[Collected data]
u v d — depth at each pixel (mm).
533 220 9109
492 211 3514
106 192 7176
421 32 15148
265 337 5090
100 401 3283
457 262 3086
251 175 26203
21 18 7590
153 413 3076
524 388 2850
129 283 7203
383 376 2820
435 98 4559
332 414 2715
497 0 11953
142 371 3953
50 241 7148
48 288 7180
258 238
* * *
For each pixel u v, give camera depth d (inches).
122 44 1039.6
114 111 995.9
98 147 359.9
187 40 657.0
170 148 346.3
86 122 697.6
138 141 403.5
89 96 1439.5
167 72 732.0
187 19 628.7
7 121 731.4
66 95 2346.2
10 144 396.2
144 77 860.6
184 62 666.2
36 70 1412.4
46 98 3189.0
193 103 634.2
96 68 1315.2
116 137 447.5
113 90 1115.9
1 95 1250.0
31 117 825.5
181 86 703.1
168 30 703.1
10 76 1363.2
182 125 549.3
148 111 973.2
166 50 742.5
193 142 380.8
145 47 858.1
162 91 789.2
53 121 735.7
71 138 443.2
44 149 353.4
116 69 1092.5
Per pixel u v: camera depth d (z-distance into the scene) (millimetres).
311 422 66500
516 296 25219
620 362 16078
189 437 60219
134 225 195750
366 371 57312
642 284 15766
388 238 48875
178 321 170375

- PROMPT: In the records above, the line with "98 147 359.9" marks the start and the line with "642 284 15766" marks the end; copy that stretch exactly, both lines included, and nothing else.

- FINISHED TASK:
98 147 359.9
187 40 657.0
170 148 346.3
86 122 697.6
138 141 403.5
89 96 1439.5
167 72 732.0
187 19 628.7
7 121 731.4
66 95 2346.2
10 144 396.2
144 77 860.6
184 62 666.2
36 70 1412.4
46 98 3189.0
193 103 634.2
96 68 1315.2
116 137 447.5
113 90 1115.9
1 95 1250.0
31 117 825.5
181 86 703.1
168 30 703.1
10 76 1363.2
182 125 549.3
148 111 973.2
166 50 742.5
193 142 380.8
145 47 858.1
162 91 789.2
53 121 735.7
71 138 443.2
44 149 353.4
116 69 1092.5
Per pixel u v: camera depth d (z-distance into the scene) (millimetres).
311 422 66500
516 296 25219
620 362 16078
189 437 60219
134 225 195750
366 371 57312
642 284 15766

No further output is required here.